Exclusions are those conditions or expenses that are not covered by the insurance company. In such cases, the claimant will have to share a pre-arranged portion of the expenses in the claim if it is ever filed. Some insurance companies also impose a sub-limit that is within the overall sum insured. Exclusions are those expenses that the insurance company does not need to pay. The IRDA has standardized this with a list of expenses. There are also different waiting periods for different conditions.

One of the common exclusions for health insurance is pre-existing conditions. This is because the entire premise of insurance is based on uncertainty, so if you are already suffering from a disease, it will not be covered by insurance. You can usually get insurance companies to cover you for a pre-existing condition after a specified waiting period ends.

Another thing that is excluded is pregnancy and expenses related to childbirth and subsequent vaccinations. There could also be a waiting period for the pregnancy, after which there are some benefits that could be reaped. Other things that are excluded from a health insurance policy are cosmetic surgeries, dental surgeries, alternative treatments like Ayurveda and homeopathy, etc.

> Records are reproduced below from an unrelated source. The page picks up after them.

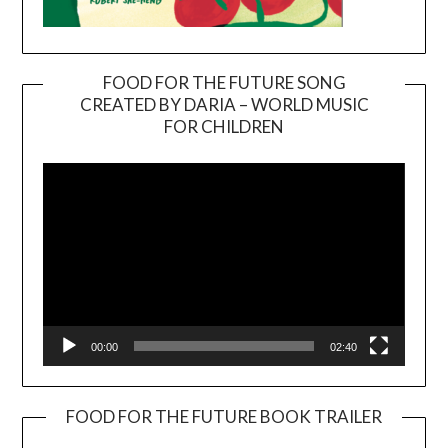
FOOD FOR THE FUTURE SONG
CREATED BY DARIA – WORLD MUSIC
Video
FOR CHILDREN
Player
00:00
02:40
FOOD FOR THE FUTURE BOOK TRAILER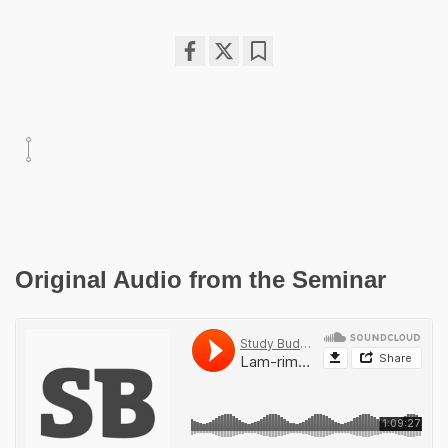
Share
Bookmark
on
facebook
Original Audio from the Seminar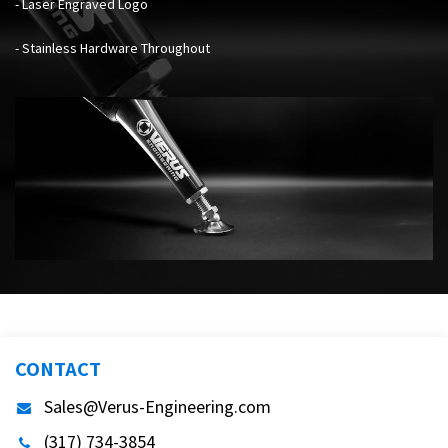
- Laser Engraved Logo
- Stainless Hardware Throughout
CONTACT
Sales@Verus-Engineering.com
(317) 734-3854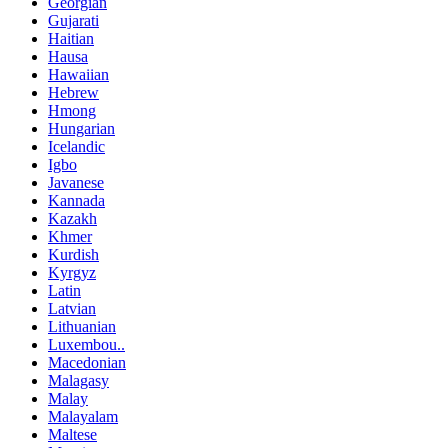
Georgian
Gujarati
Haitian
Hausa
Hawaiian
Hebrew
Hmong
Hungarian
Icelandic
Igbo
Javanese
Kannada
Kazakh
Khmer
Kurdish
Kyrgyz
Latin
Latvian
Lithuanian
Luxembou..
Macedonian
Malagasy
Malay
Malayalam
Maltese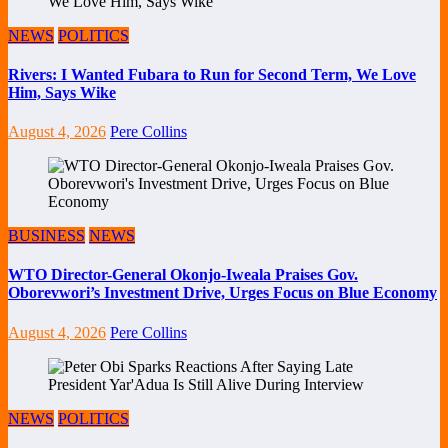
NEWS
POLITICS
Rivers: I Wanted Fubara to Run for Second Term, We Love
Him, Says Wike
August 4, 2026
Pere Collins
BUSINESS
NEWS
WTO Director-General Okonjo-Iweala Praises Gov.
Oborevwori’s Investment Drive, Urges Focus on Blue Economy
August 4, 2026
Pere Collins
NEWS
POLITICS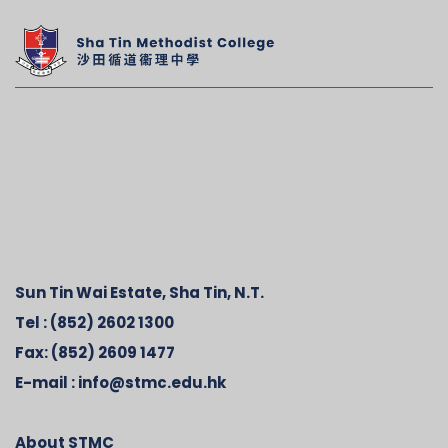
Sun Tin Wai Estate, Sha Tin, N.T.
Tel :
(852) 2602 1300
Fax:
(852) 2609 1477
E-mail :
info@stmc.edu.hk
About STMC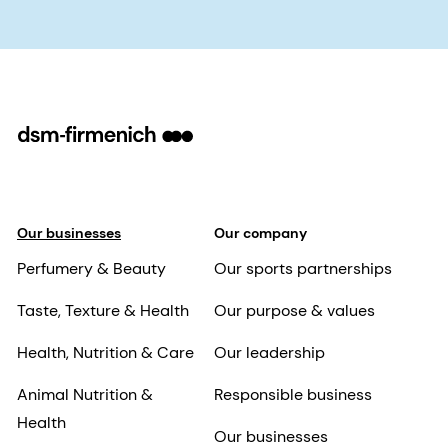
Our businesses
Our company
Perfumery & Beauty
Our sports partnerships
Taste, Texture & Health
Our purpose & values
Health, Nutrition & Care
Our leadership
Animal Nutrition &
Responsible business
Health
Our businesses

Sub-limits are another factor that should be carefully considered up front before investing in an insurance policy. A sub-limit is related to exclusions that are associated with medical fees, ambulance costs, hospital room rental, etc. Knowing your secondary limits keeps you prepared in case of an emergency so you know exactly what will be covered and what you will have to pay out of pocket.

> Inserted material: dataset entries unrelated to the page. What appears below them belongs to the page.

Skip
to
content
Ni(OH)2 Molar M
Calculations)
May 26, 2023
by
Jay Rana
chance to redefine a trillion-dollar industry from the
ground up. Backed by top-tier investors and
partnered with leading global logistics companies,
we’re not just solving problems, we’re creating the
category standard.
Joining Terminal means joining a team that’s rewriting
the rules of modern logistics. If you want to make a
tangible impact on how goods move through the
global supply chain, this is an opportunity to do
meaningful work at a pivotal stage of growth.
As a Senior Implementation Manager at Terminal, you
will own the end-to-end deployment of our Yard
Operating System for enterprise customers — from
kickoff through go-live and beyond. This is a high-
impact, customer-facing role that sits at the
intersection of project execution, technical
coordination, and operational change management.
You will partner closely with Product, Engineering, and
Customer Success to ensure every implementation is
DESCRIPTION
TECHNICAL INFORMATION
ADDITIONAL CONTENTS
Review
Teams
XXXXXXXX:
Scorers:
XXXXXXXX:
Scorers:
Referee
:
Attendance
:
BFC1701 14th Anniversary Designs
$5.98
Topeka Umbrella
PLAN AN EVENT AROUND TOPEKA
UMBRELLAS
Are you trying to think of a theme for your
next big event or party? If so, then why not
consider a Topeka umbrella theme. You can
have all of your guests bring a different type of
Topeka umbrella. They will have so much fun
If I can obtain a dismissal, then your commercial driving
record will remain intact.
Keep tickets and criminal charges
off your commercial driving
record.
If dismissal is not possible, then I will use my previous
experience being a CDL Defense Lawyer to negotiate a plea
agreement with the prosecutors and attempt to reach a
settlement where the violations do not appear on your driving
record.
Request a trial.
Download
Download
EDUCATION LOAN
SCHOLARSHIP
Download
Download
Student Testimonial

There are policies that seem to have a whole list of exclusions and sub-limits and there are others that have a moderate number of them. So knowing what is excluded and what is not will help you make a better decision regarding which health insurance to choose. This can be easily done by doing a systematic and meticulous comparison of health insurance policies taken from different websites or directly from agents. Knowledge is power and knowing it in advance helps you better plan for yourself and your family’s future.